Çalışma ve Sosyal Güvenlik Bakanı Vedat Bilgin, toplu iş sözleşmesi görüşmeleri kapsamında, Türk-İş Genel Mali Sekreteri Ramazan Ağar ve Hak-İş Genel Başkan Vekili Osman Yıldız`ı makamında kabul etti. Basına kapalı gerçekleşen kabul yaklaşık 1 saat sürdü.
Ağar, kabulün ardından Bakanlık girişinde basın mensuplarına görüşmeye dair açıklama yaptı. Kamu Toplu İş Sözleşmeleri Çerçeve Protokolü`nü 30 Mayıs`ta Bakanlığa ilettiklerini hatırlatan Ağar, bugün de vermiş oldukları teklife karşı Bakanlığın bir teklif sunduğunu belirtti.
Taleplerini Bakanlığın vermiş olduğu teklifin karşılamadığını ifade eden Ağar, "Biz düşük ücretlerin özellikle 4 bin 800 liraya çekilmesini istemiştik. Bakanımız da bu talebe karşı 3 bin 577 ile 3 bin 750 lira ücret alanlara 100 lira seyyanen zam, 3 bin 750 ile 4 bin liraya kadar 60 lira seyyanen zam talep ettiler. Birinci 6 ay yüzde 9, ikinci 6 ay yüzde 5, enflasyon yüzde 5`i geçerse artan kısmın tamamı diye talepte bulundular." dedi.

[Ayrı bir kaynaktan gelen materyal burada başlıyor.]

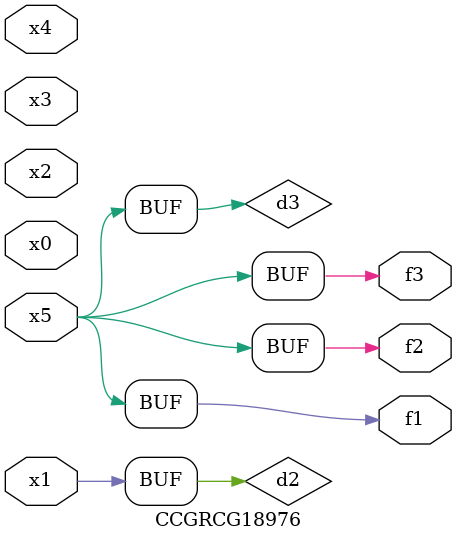
<source format=v>
module CCGRCG18976(
	input x0, x1, x2, x3, x4, x5,
	output f1, f2, f3
);

	wire d1, d2, d3;

	not (d1, x5);
	or (d2, x1);
	xnor (d3, d1);
	assign f1 = d3;
	assign f2 = d3;
	assign f3 = d3;
endmodule

</source>
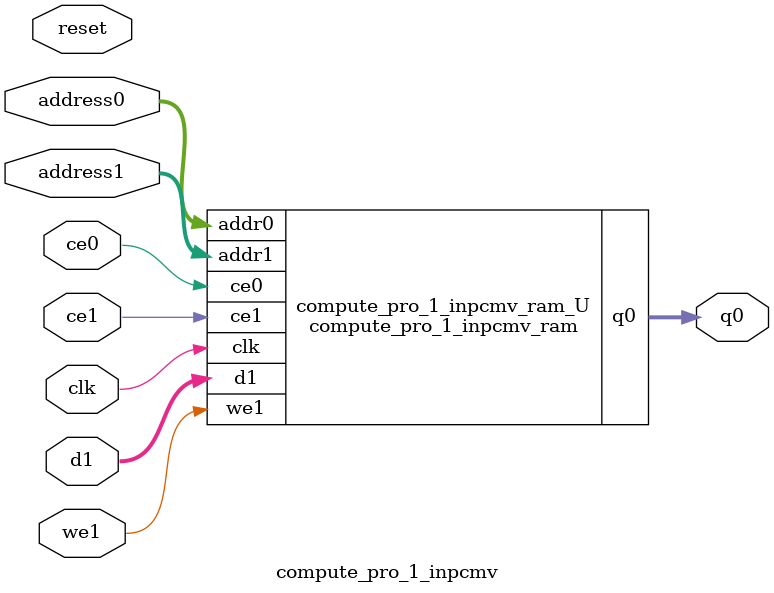
<source format=v>
`timescale 1 ns / 1 ps
module compute_pro_1_inpcmv_ram (addr0, ce0, q0, addr1, ce1, d1, we1,  clk);

parameter DWIDTH = 16;
parameter AWIDTH = 5;
parameter MEM_SIZE = 32;

input[AWIDTH-1:0] addr0;
input ce0;
output reg[DWIDTH-1:0] q0;
input[AWIDTH-1:0] addr1;
input ce1;
input[DWIDTH-1:0] d1;
input we1;
input clk;

(* ram_style = "block" *)reg [DWIDTH-1:0] ram[0:MEM_SIZE-1];




always @(posedge clk)  
begin 
    if (ce0) 
    begin
        q0 <= ram[addr0];
    end
end


always @(posedge clk)  
begin 
    if (ce1) 
    begin
        if (we1) 
        begin 
            ram[addr1] <= d1; 
        end 
    end
end


endmodule

`timescale 1 ns / 1 ps
module compute_pro_1_inpcmv(
    reset,
    clk,
    address0,
    ce0,
    q0,
    address1,
    ce1,
    we1,
    d1);

parameter DataWidth = 32'd16;
parameter AddressRange = 32'd32;
parameter AddressWidth = 32'd5;
input reset;
input clk;
input[AddressWidth - 1:0] address0;
input ce0;
output[DataWidth - 1:0] q0;
input[AddressWidth - 1:0] address1;
input ce1;
input we1;
input[DataWidth - 1:0] d1;



compute_pro_1_inpcmv_ram compute_pro_1_inpcmv_ram_U(
    .clk( clk ),
    .addr0( address0 ),
    .ce0( ce0 ),
    .q0( q0 ),
    .addr1( address1 ),
    .ce1( ce1 ),
    .we1( we1 ),
    .d1( d1 ));

endmodule


</source>
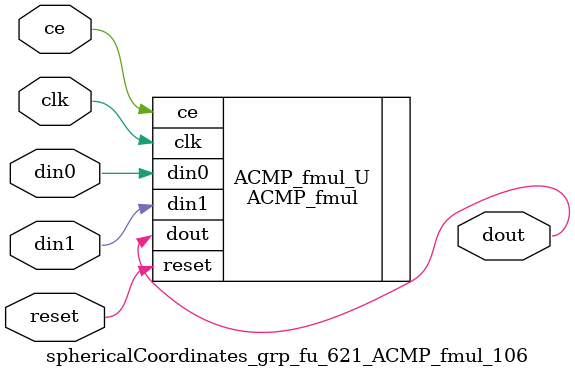
<source format=v>

`timescale 1 ns / 1 ps
module sphericalCoordinates_grp_fu_621_ACMP_fmul_106(
    clk,
    reset,
    ce,
    din0,
    din1,
    dout);

parameter ID = 32'd1;
parameter NUM_STAGE = 32'd1;
parameter din0_WIDTH = 32'd1;
parameter din1_WIDTH = 32'd1;
parameter dout_WIDTH = 32'd1;
input clk;
input reset;
input ce;
input[din0_WIDTH - 1:0] din0;
input[din1_WIDTH - 1:0] din1;
output[dout_WIDTH - 1:0] dout;



ACMP_fmul #(
.ID( ID ),
.NUM_STAGE( 4 ),
.din0_WIDTH( din0_WIDTH ),
.din1_WIDTH( din1_WIDTH ),
.dout_WIDTH( dout_WIDTH ))
ACMP_fmul_U(
    .clk( clk ),
    .reset( reset ),
    .ce( ce ),
    .din0( din0 ),
    .din1( din1 ),
    .dout( dout ));

endmodule

</source>
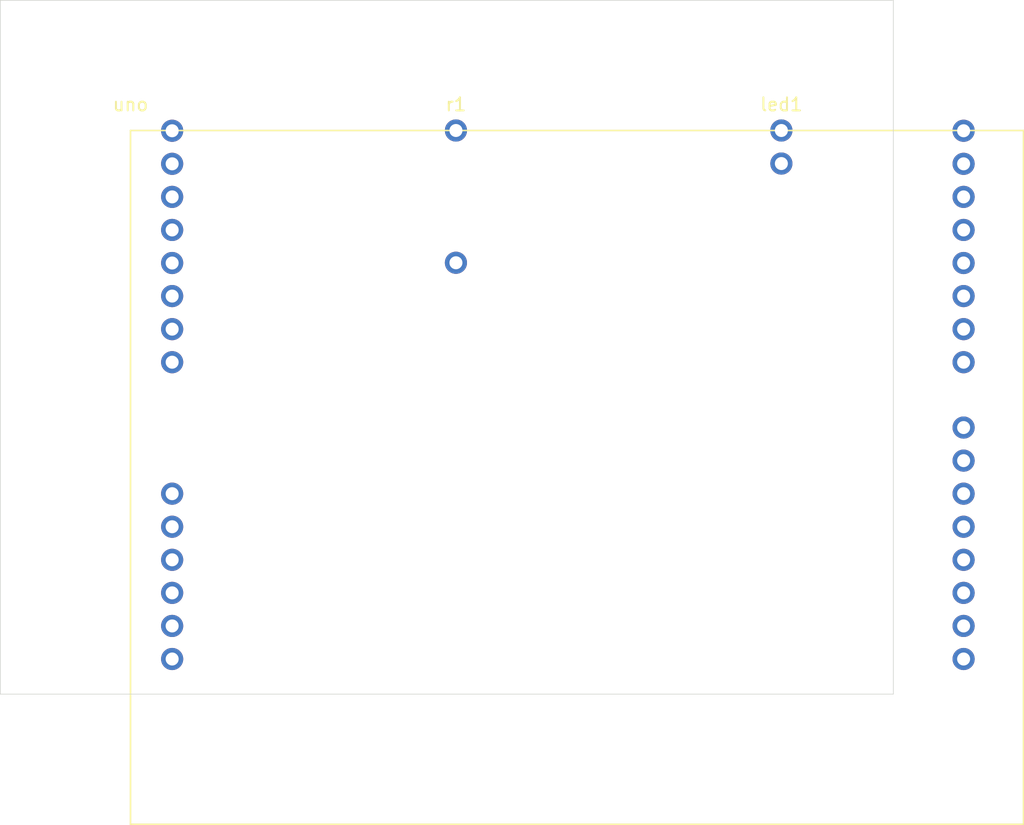
<source format=kicad_pcb>
(kicad_pcb
  (version 20240108)
  (generator sparkbench)
  (generator_version "1.0")
  (general
    (thickness 1.6)
  )
  (paper A4)
  (layers
    (0 F.Cu signal)
    (31 B.Cu signal)
    (36 B.SilkS user)
    (37 F.SilkS user)
    (38 B.Mask user)
    (39 F.Mask user)
    (40 Dwgs.User user)
    (41 Cmts.User user)
    (44 Edge.Cuts user)
    (46 B.CrtYd user)
    (47 F.CrtYd user)
    (48 B.Fab user)
    (49 F.Fab user)
  )
  (setup
    (pad_to_mask_clearance 0)
    (pcbplotparams
      (layerselection 18678812770303)
      (outputformat 1)
      (outputdirectory "")
    )
  )
  (title_block
    (title "Sparkbench PCB Editor Alpha")
  )
  (net 0 "")
  (net 1 Net-1)
  (net 2 Net-2)
  (net 3 Net-3)
  (gr_line
    (start 0 0)
    (end 68.6 0)
    (layer Edge.Cuts)
    (stroke (width 0.05) (type solid))
  )
  (gr_line
    (start 68.6 0)
    (end 68.6 53.3)
    (layer Edge.Cuts)
    (stroke (width 0.05) (type solid))
  )
  (gr_line
    (start 68.6 53.3)
    (end 0 53.3)
    (layer Edge.Cuts)
    (stroke (width 0.05) (type solid))
  )
  (gr_line
    (start 0 53.3)
    (end 0 0)
    (layer Edge.Cuts)
    (stroke (width 0.05) (type solid))
  )
  (footprint (layer F.Cu) (at 10 10))
  (footprint (layer F.Cu) (at 35 10))
  (footprint (layer F.Cu) (at 60 10))
)
</source>
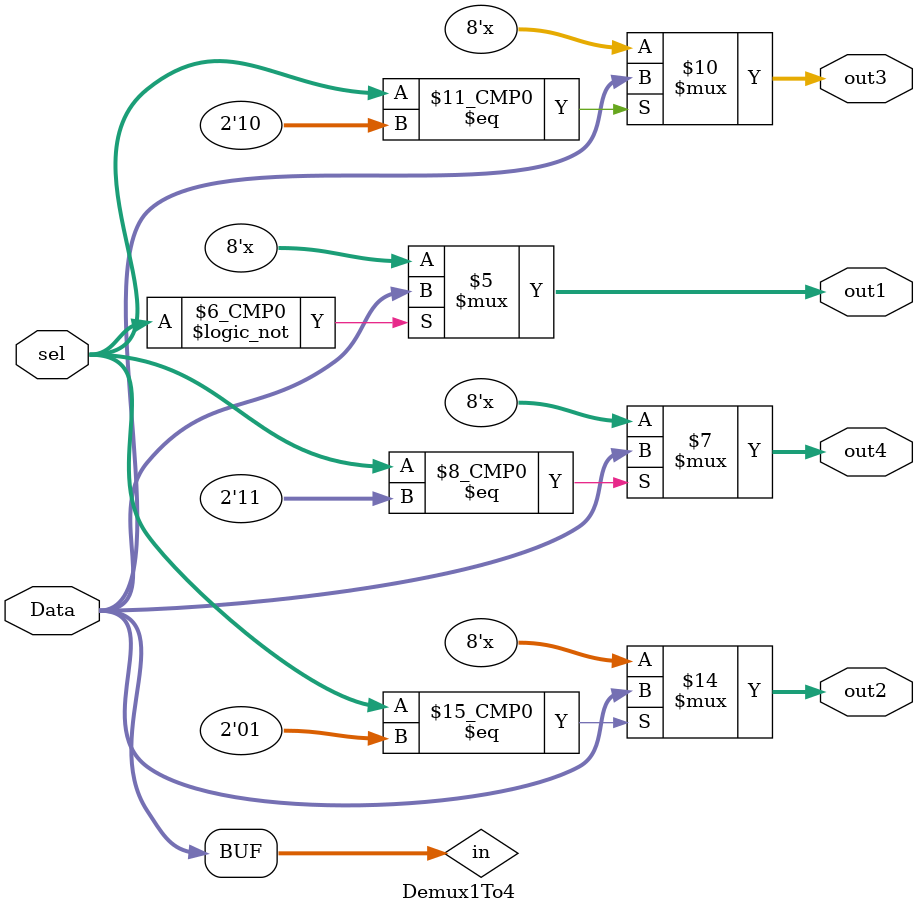
<source format=sv>

module Demux1To4(input logic [7:0] Data,
					 input logic [1:0] sel,
					 output logic [7:0] out1,out2,out3,out4);
					 
					 logic [7:0] in;
					 assign in = Data;
			

					 always @(Data or sel)
					 begin
							case(sel)
										2'b00: out1 = in; 
										2'b01: out2 = in; 
										2'b10: out3 = in; 
										2'b11: out4 = in; 
									
							endcase
					 end
endmodule 

</source>
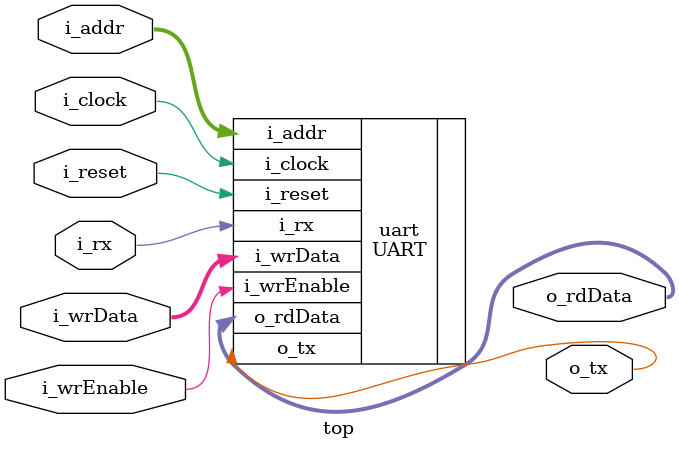
<source format=sv>
`ifdef VERILATOR
`include "UART_Types.sv"
`endif

module top
(
    input  logic i_clock,          // Clock
    input  logic i_reset,          // Reset

    input  logic [3:0] i_addr,
    input  logic       i_wrEnable,
    input  logic [7:0] i_wrData,
    output logic [7:0] o_rdData,

    input  logic i_rx,             // Senyal RX
    output logic o_tx);            // Senyal TX

    UART
    uart (
        .i_clock    (i_clock),
        .i_reset    (i_reset),
        .i_rx       (i_rx),
        .o_tx       (o_tx),
        .i_addr     (i_addr),
        .i_wrData   (i_wrData),
        .i_wrEnable (i_wrEnable),
        .o_rdData   (o_rdData));


endmodule

</source>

Ağar, sözlerine şöyle devam etti: "Taleplerimizden daha sonra müzakere edeceğimizden bahsedildi. Bu Bakanlığımızın talebi kendilerinin görüşü, bunu çalışanlarımızın adına kabullenmemiz mümkün değil. Kendi kurullarımızda görüşeceğiz, tartışacağız. Elbette ki 4 bin 800 lira talebimizde bir pazarlık payı vardı ama ancak bu kadarını da gerçekten beklemiyorduk. Şu anda devletin açıklamış olduğu rakamlara göre, en düşük memur maaşı 4 bin 880 lira, yani buna dahi yaklaşmamaktadır."
Bayram sonunda tekrar bir araya geleceklerini bildiren Ağar, "Bakanımızın söylediğini söylemiş olayım, `Bu da bizim bir talebimiz ancak bu son talebimiz değil mutlaka bizim de kafamızda bir rakam var` diye söyledi kendisi. Amacımız bu toplu iş sözleşmesinin masa başında çözülmesidir." ifadelerini kullandı.
Hak-İş Genel Başkan Vekili Yıldız da Bakanlığın sunduğu teklifi müzakerenin başlangıcı olarak gördüklerini, bu müzakere sürecinde, Türk- İş ile bu birlikteliğin önemli yarar getireceğini umduklarını söyledi.
Belirtilen ücretin çok düşük olduğunu söyleyen Yıldız, "Arada çok ciddi bir fark vardır. Bu haliyle bile değerlendiremeyecek bir noktadayız." dedi.